■ **Instruction**: Reproduce the part of the passage on survivorship bias that opens with the words "One, in the" and closes with "two decades ago.", substituting "fad stocks" for every occurrence of "hot stocks".

■ **Text segment**:
'''
It is normal to think that having a grain of truth at least in what is being said would be better than outright lies but you would be mistaken.
Why?
"Something that’s true but incomplete might be more dangerous than something that’s wrong, as a little truth is a fuel for a lot of overconfidence", said Morgan Housel.
That's why Storification misleads and you have to watch out for #survivorship bias.
At times it may be laziness at work with the mind looking for shortcuts and at others, a careful 'economical with the truth' decision, even by yourself.
We have all seen those statements in interviews, on social media etc.
If you or your ancestors had invested $1000 or 10,000 Rupees in, take your pick: Apple, Microsoft, Tesla, HDFC Bank, ITC, Hindustan Lever 20,30,40 years back or maybe Tata Elxsi, Deepak Nitrites etc, drum roll...this is how much you would be worth now.
Now there are several nuances to this.
One, in the real world, you would not have only bought what turned out to be blue chips in hindsight but may well have bought a whole lot of hot stocks of the season as this real-life example illustrates.
We've all heard stories of kids who became rich because their parents bought stocks, forgot about them and never sold them.
This is a real Indian 'parent's portfolio' which had remained untouched for about two decades. That included hot stocks of their time: DSQ, NEPC, Silverline, Apple Credit etc Worthless now!
Thanks to survivorship bias, by now you had all but forgotten all about the hot stocks of two decades ago.
'''
■ **Record extracts**:
'''
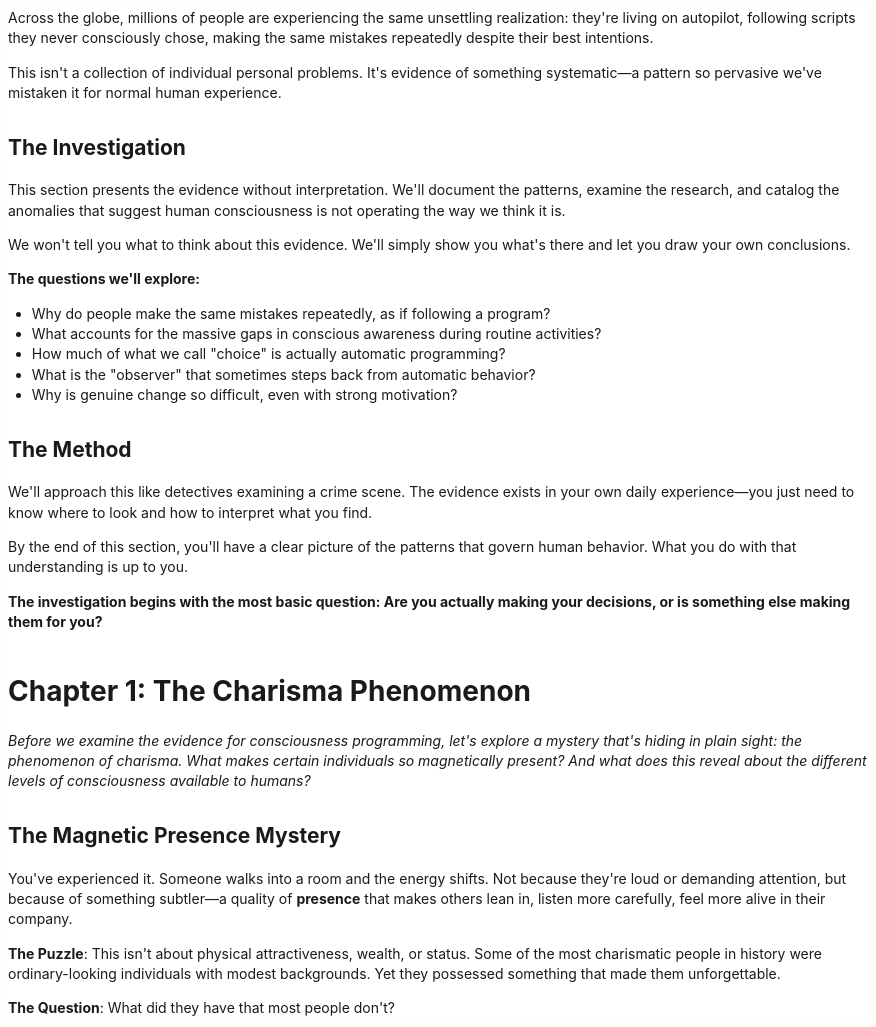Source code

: Across the globe, millions of people are experiencing the same unsettling realization: they're living on autopilot, following scripts they never consciously chose, making the same mistakes repeatedly despite their best intentions.

This isn't a collection of individual personal problems. It's evidence of something systematic—a pattern so pervasive we've mistaken it for normal human experience.

## The Investigation

This section presents the evidence without interpretation. We'll document the patterns, examine the research, and catalog the anomalies that suggest human consciousness is not operating the way we think it is.

We won't tell you what to think about this evidence. We'll simply show you what's there and let you draw your own conclusions.

**The questions we'll explore:**

- Why do people make the same mistakes repeatedly, as if following a program?
- What accounts for the massive gaps in conscious awareness during routine activities?
- How much of what we call "choice" is actually automatic programming?
- What is the "observer" that sometimes steps back from automatic behavior?
- Why is genuine change so difficult, even with strong motivation?

## The Method

We'll approach this like detectives examining a crime scene. The evidence exists in your own daily experience—you just need to know where to look and how to interpret what you find.

By the end of this section, you'll have a clear picture of the patterns that govern human behavior. What you do with that understanding is up to you.

**The investigation begins with the most basic question: Are you actually making your decisions, or is something else making them for you?**


# Chapter 1: The Charisma Phenomenon

*Before we examine the evidence for consciousness programming, let's explore a mystery that's hiding in plain sight: the phenomenon of charisma. What makes certain individuals so magnetically present? And what does this reveal about the different levels of consciousness available to humans?*

## The Magnetic Presence Mystery

You've experienced it. Someone walks into a room and the energy shifts. Not because they're loud or demanding attention, but because of something subtler—a quality of **presence** that makes others lean in, listen more carefully, feel more alive in their company.

**The Puzzle**: This isn't about physical attractiveness, wealth, or status. Some of the most charismatic people in history were ordinary-looking individuals with modest backgrounds. Yet they possessed something that made them unforgettable.

**The Question**: What did they have that most people don't?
'''
■ **Solution to this exercise**:
One, in the real world, you would not have only bought what turned out to be blue chips in hindsight but may well have bought a whole lot of fad stocks of the season as this real-life example illustrates.
We've all heard stories of kids who became rich because their parents bought stocks, forgot about them and never sold them.
This is a real Indian 'parent's portfolio' which had remained untouched for about two decades. That included fad stocks of their time: DSQ, NEPC, Silverline, Apple Credit etc Worthless now!
Thanks to survivorship bias, by now you had all but forgotten all about the fad stocks of two decades ago.